━━ STUDY MATERIAL

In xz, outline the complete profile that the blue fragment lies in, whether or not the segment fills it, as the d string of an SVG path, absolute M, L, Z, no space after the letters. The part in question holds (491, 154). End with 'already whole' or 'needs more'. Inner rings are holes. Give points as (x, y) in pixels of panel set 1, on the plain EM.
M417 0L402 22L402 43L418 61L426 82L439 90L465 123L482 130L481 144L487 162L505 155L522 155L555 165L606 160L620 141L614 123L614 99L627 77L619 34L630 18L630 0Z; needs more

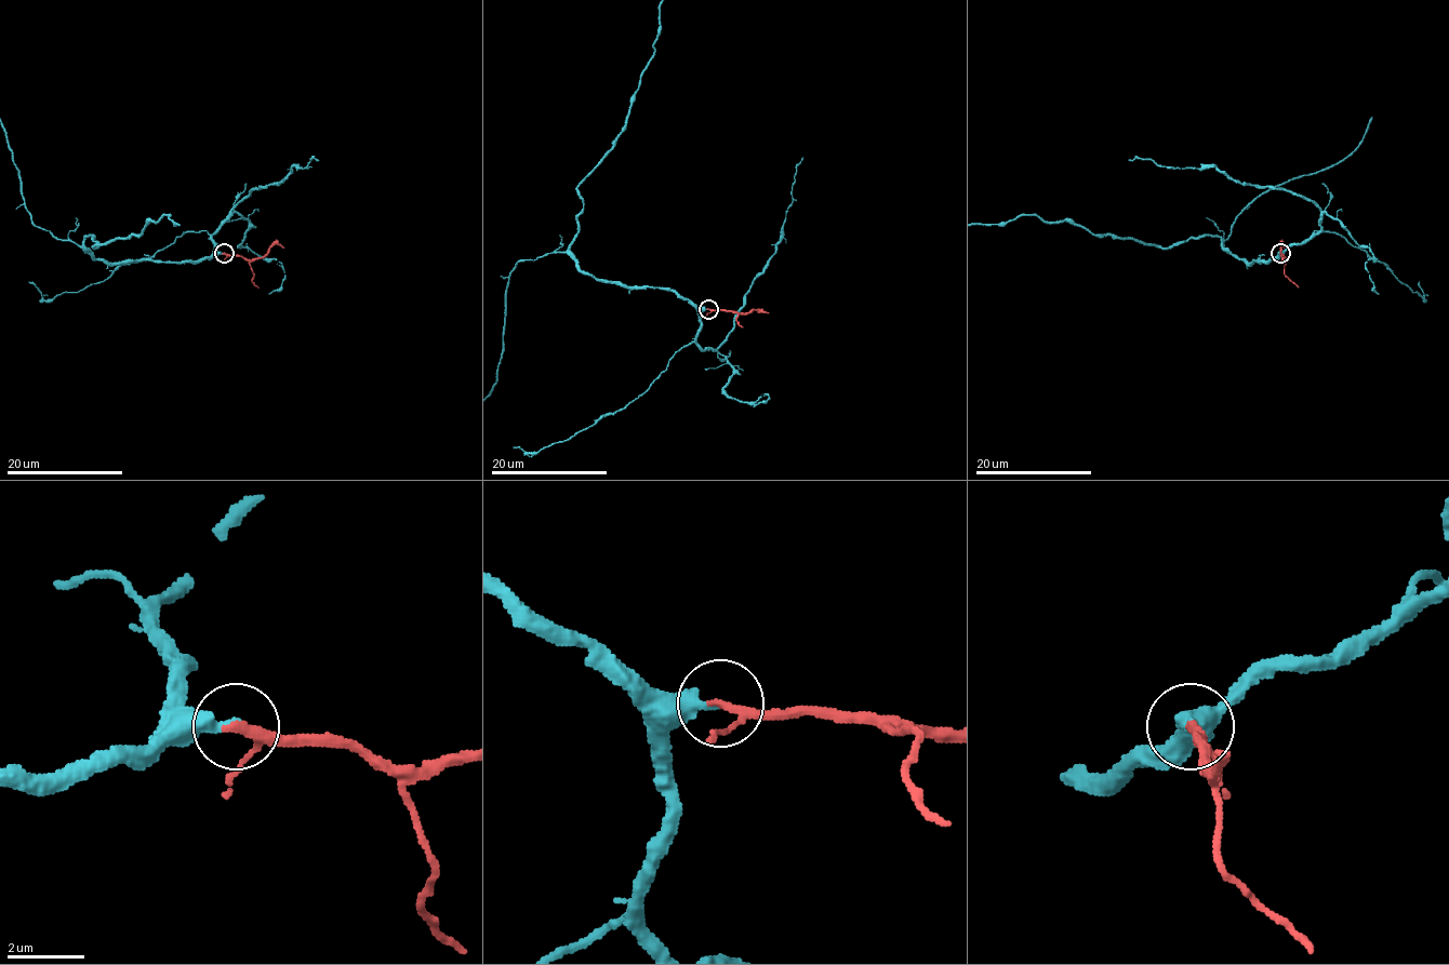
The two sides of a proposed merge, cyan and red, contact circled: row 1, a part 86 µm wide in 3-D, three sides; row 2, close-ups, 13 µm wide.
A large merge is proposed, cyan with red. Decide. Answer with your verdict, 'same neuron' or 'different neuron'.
same neuron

━━━━

Please set the records down again exactly as written. The pictures should not be included.

* RESPONSE FOR THIS EXERCISE:
In xz, outline the complete profile that the blue fragment lies in, whether or not the segment fills it, as the d string of an SVG path, absolute M, L, Z, no space after the letters. The part in question holds (491, 154). End with 'already whole' or 'needs more'. Inner rings are holes. Give points as (x, y) in pixels of panel set 1, on the plain EM.
M417 0L402 22L402 43L418 61L426 82L439 90L465 123L482 130L481 144L487 162L505 155L522 155L555 165L606 160L620 141L614 123L614 99L627 77L619 34L630 18L630 0Z; needs more

The two sides of a proposed merge, cyan and red, contact circled: row 1, a part 86 µm wide in 3-D, three sides; row 2, close-ups, 13 µm wide.
A large merge is proposed, cyan with red. Decide. Answer with your verdict, 'same neuron' or 'different neuron'.
same neuron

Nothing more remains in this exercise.